And of all the things they could write, they chose “Toy Story 2 Was Okay!”

This person took time out of their day to, not to extol the merits of Toy Story 2, but to say it was just okay. Exclamation!

But the story doesn’t end there.

Look closer. Someone else came along and scribbled out “2”. They saw the statement and it sparked a conviction. This person felt so strongly that they simply couldn’t pass by without adding a corrective measure. They even made an attempt to cross out "Story". But notice they didn’t cross out the entire statement, which leads me to think they’re not entirely anti-Toy Story. It’s just that in this person’s mind it was Toy Story, not the sequel, that was just okay.

I suspect I may have shed a number of readers by now, but if you’re still with me, let me explain why this statement inspires me to be a better communicator.

Four words and a number. That’s all took to hook me so much that I took out my phone and captured this image. So much that I laugh every time I see this image, and even took the time to write an entire post about this peculiar statement.

But isn’t that the point?
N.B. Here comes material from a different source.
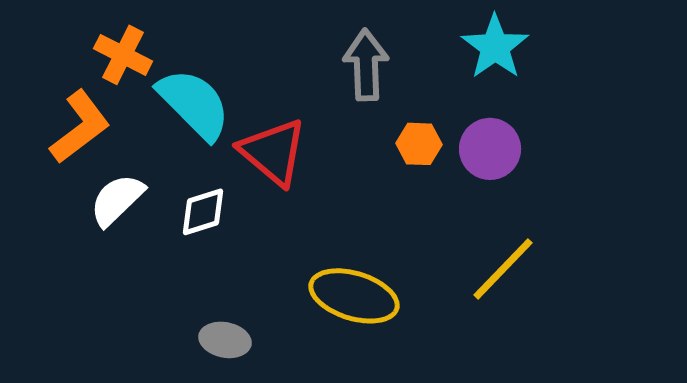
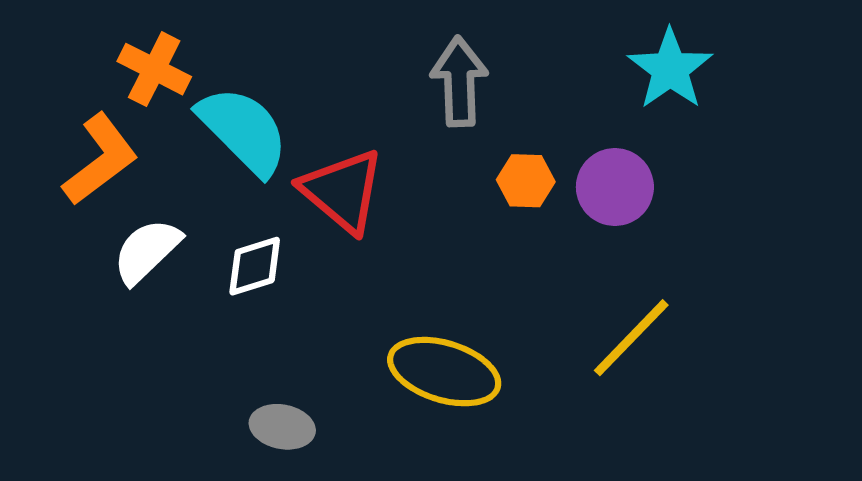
cyan star: (495, 47) -> (670, 69), moved

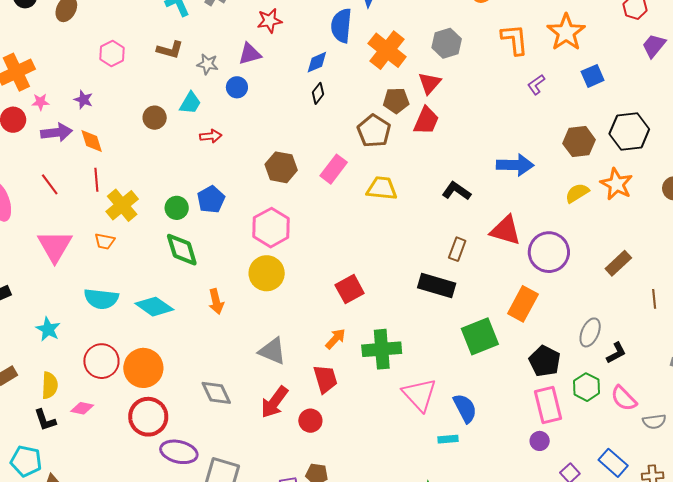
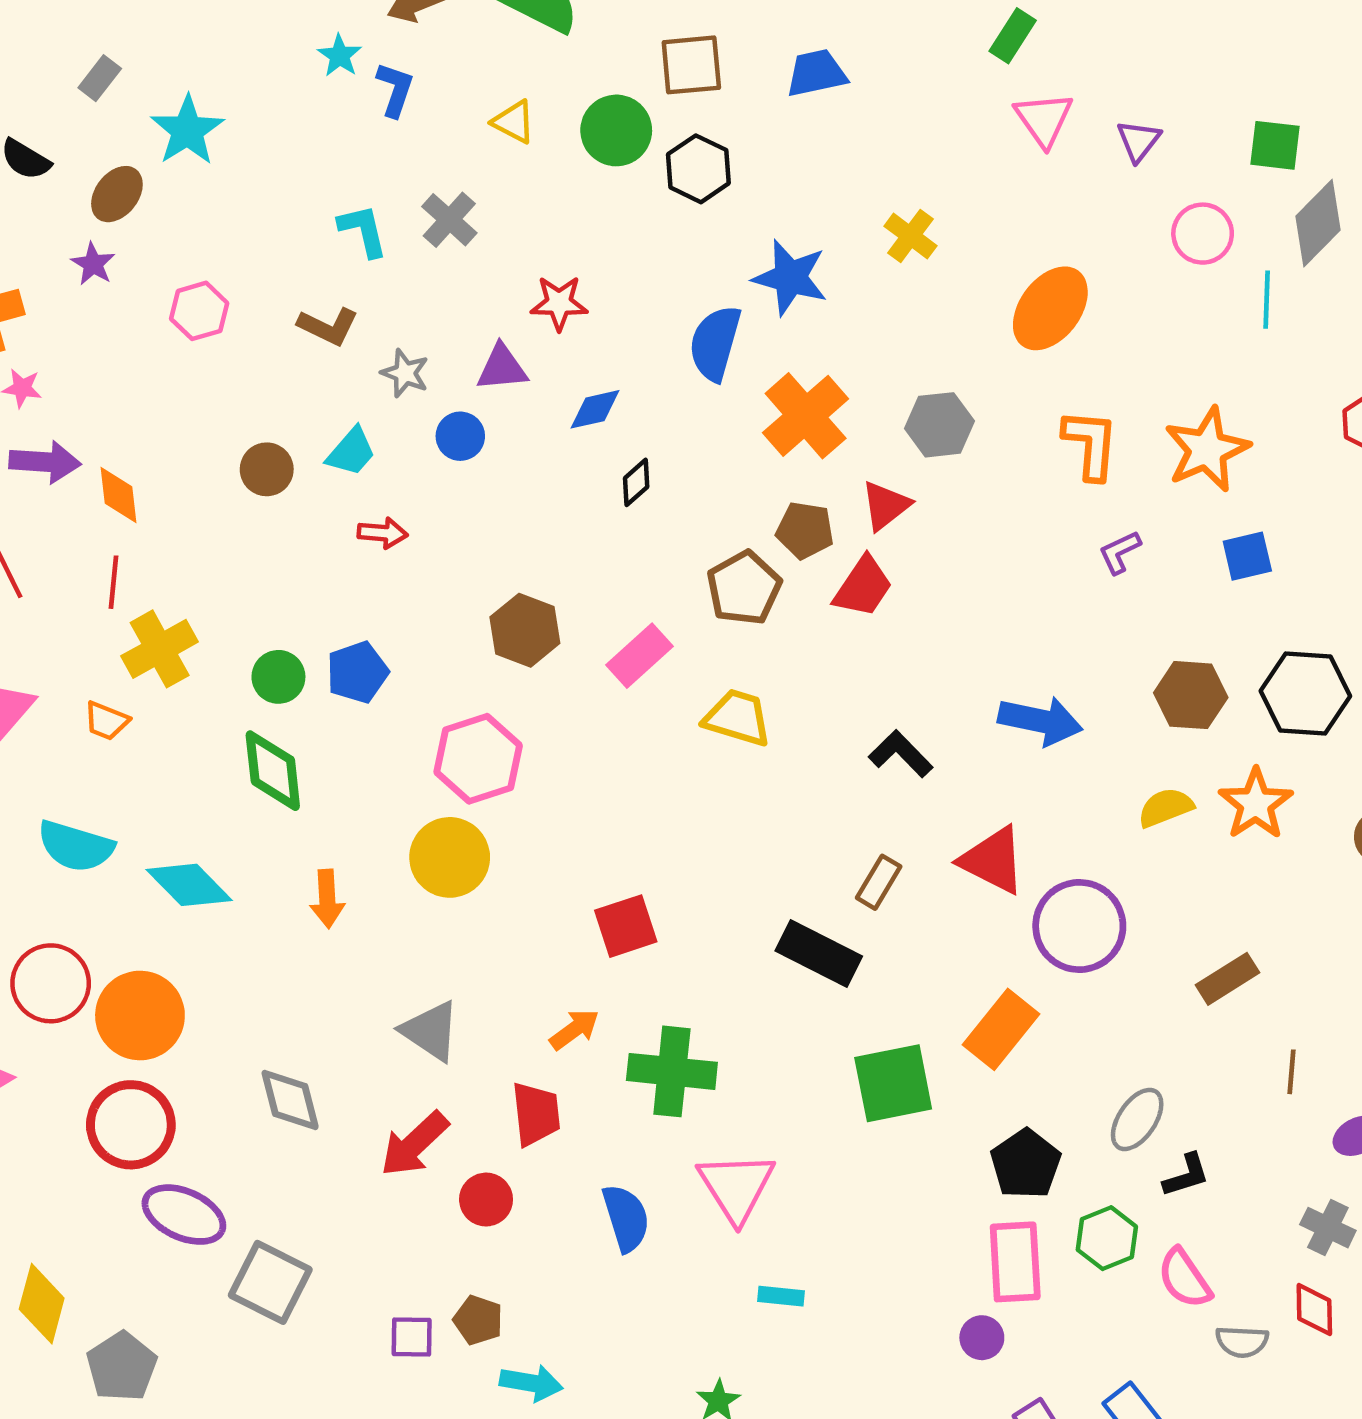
blue diamond: (317, 62) -> (595, 409), moved
purple star: (83, 100) -> (93, 264), moved
blue semicircle: (465, 408) -> (626, 1218), moved

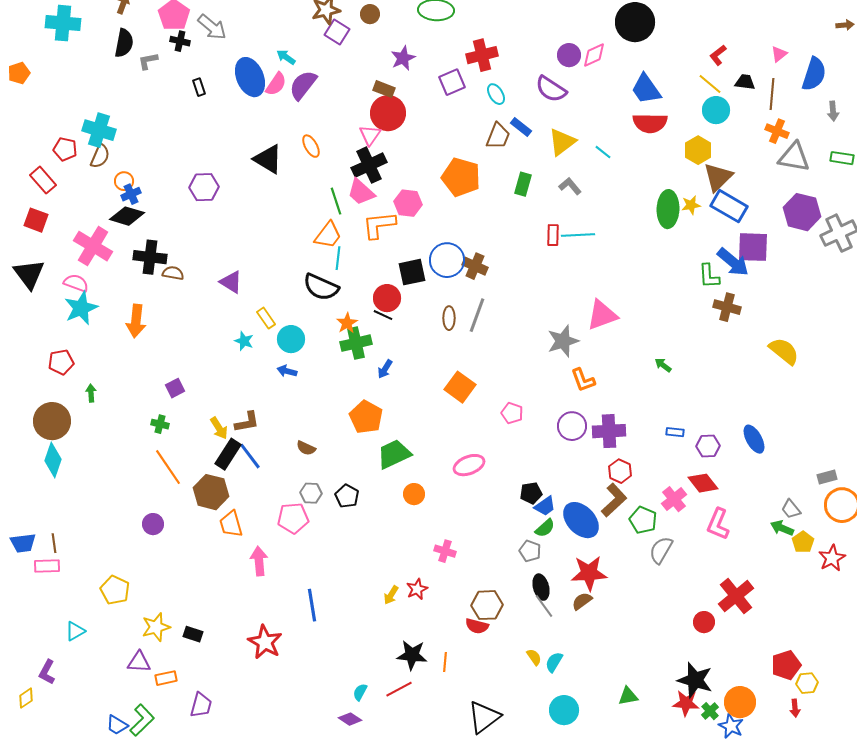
Isn’t that how we hope people respond to the messages we send out into the world, or circulate within our company. Rather than deploying gaseous messaging that drifts past people, we want what we say to reach within people and resonate at the deepest possible level. We want them to stop and take a picture of it.

We have limited time, space, and opportunities to craft messages that resonate with our audience. Say something that moves us, not because it shocks us, that's too easy. Say something that delights us in some way. 

Imagine you only had four words and a number. What would you say? 

Communication matters. What we say, do, and make says something. Let’s try to craft messages that resonate with people, even if they’re having a bad day.